Microsoft opens its video streaming cloud, starting at $1.99 per gigabyte for encoding.
Written by Liam Tung, Contributing Writer

Microsoft has announced the general availability release of Windows Azure Media Services, the platform-as-a-service cloud that some broadcasters had used to stream London Olympics coverage.

Microsoft is hoping to attract the next big on-demand video outfits--Hulu or Netflix's successors--with the service, in addition to enterprise customers, network operators, broadcasters, ISVs, and system integrators.

Microsoft Developer Division Corporate Vice President Scott Guthrie announced the general availability on his blog, pointing to a new media services developer centre and enterprise SLAs put in place for the launch.

The service can stream video to HMTL5, Flash, Siverlight, Windows 8, iPad, iPhone, Android, Xbox, Windows Phone, and embedded devices for IPTV and Connected TV. Microsoft is also providing SDKs for developers to build custom video clients for their applications, which allows developers to customise playback.

The service will also come with the features that broadcasters used during the London Olympics: the ability to arrange live and on-demand content into logical workflows via Channels, and to ingest live video feeds, which are compressed and passed back to broadcasters to then publish to the Azure platform.

Microsoft is also offering customers a number of tools to help upload raw video, encode and protect it with DRM, and deliver it to different devices.

Developers can use REST APIs or .NET and Java SDKs to control these workflows on Azure Media Services, said Guthrie. DRM technologies that it supports include Microsoft PlayReady and Apple AES content protection formats.

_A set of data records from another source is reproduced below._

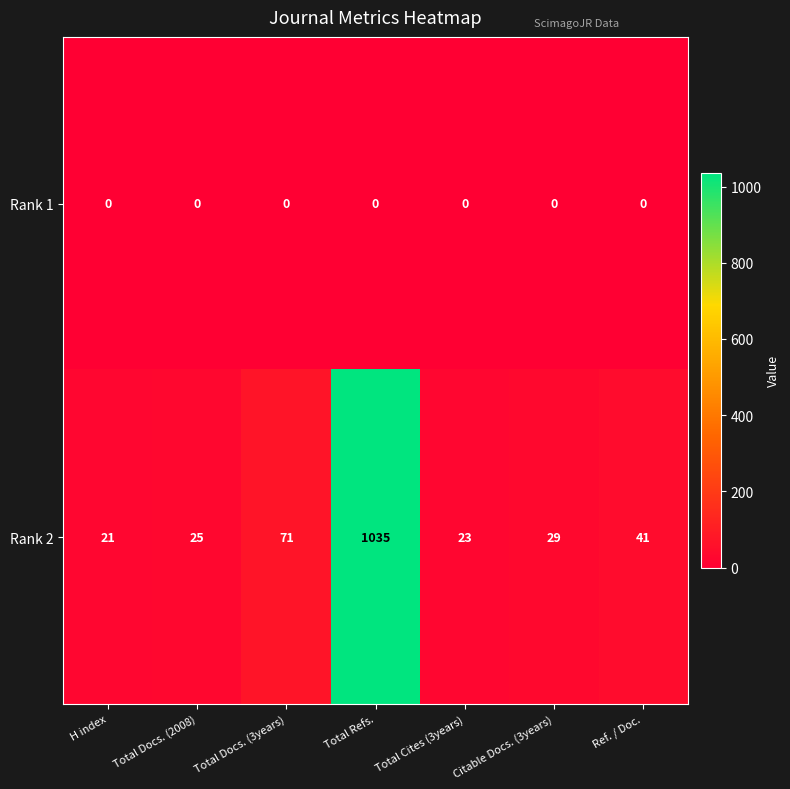

Which category has the highest value across all series?

Total Refs.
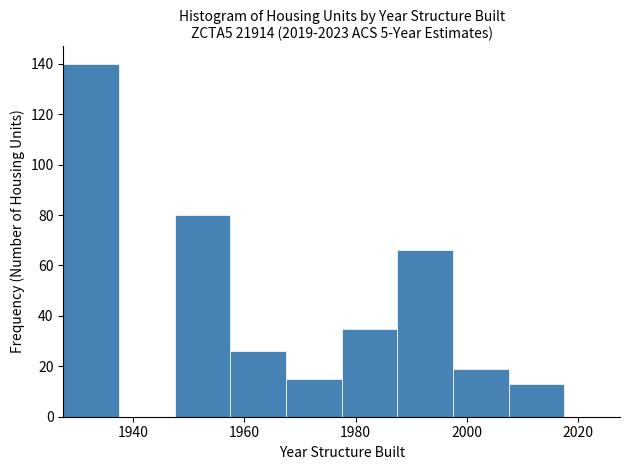

Reading left to right, transcribe this chart: for each bar, give the range it covers on the x-axis and its height. Neither the bar edges nor the heights are printed on the chart, so give them approximately, as read against the axes.

1927.5 to 1937.5: 140
1937.5 to 1947.5: 0
1947.5 to 1957.5: 80
1957.5 to 1967.5: 26
1967.5 to 1977.5: 16
1977.5 to 1987.5: 36
1987.5 to 1997.5: 66
1997.5 to 2007.5: 20
2007.5 to 2017.5: 14
2017.5 to 2027.5: 0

At launch last April, Microsoft also pointed to a number of third party solutions that would form its base platform, including high-speed transfer services from Aspera; content encoding from Digital Rapids, ATEME, and Dolby; content protection from BuyDRM and Civolution; and video-on-demand streaming from Wowza Media Services.

Answering price questions on the blog, Guthrie said that encoding starts at a flat rate of $1.99/GB, discounted for larger volumes. There is no extra cost for virtual machines or compute power if encoding one job at a time, making it suited to small jobs, however, for high capacity jobs, encoding in parallel or with an SLA on time will incur extra costs.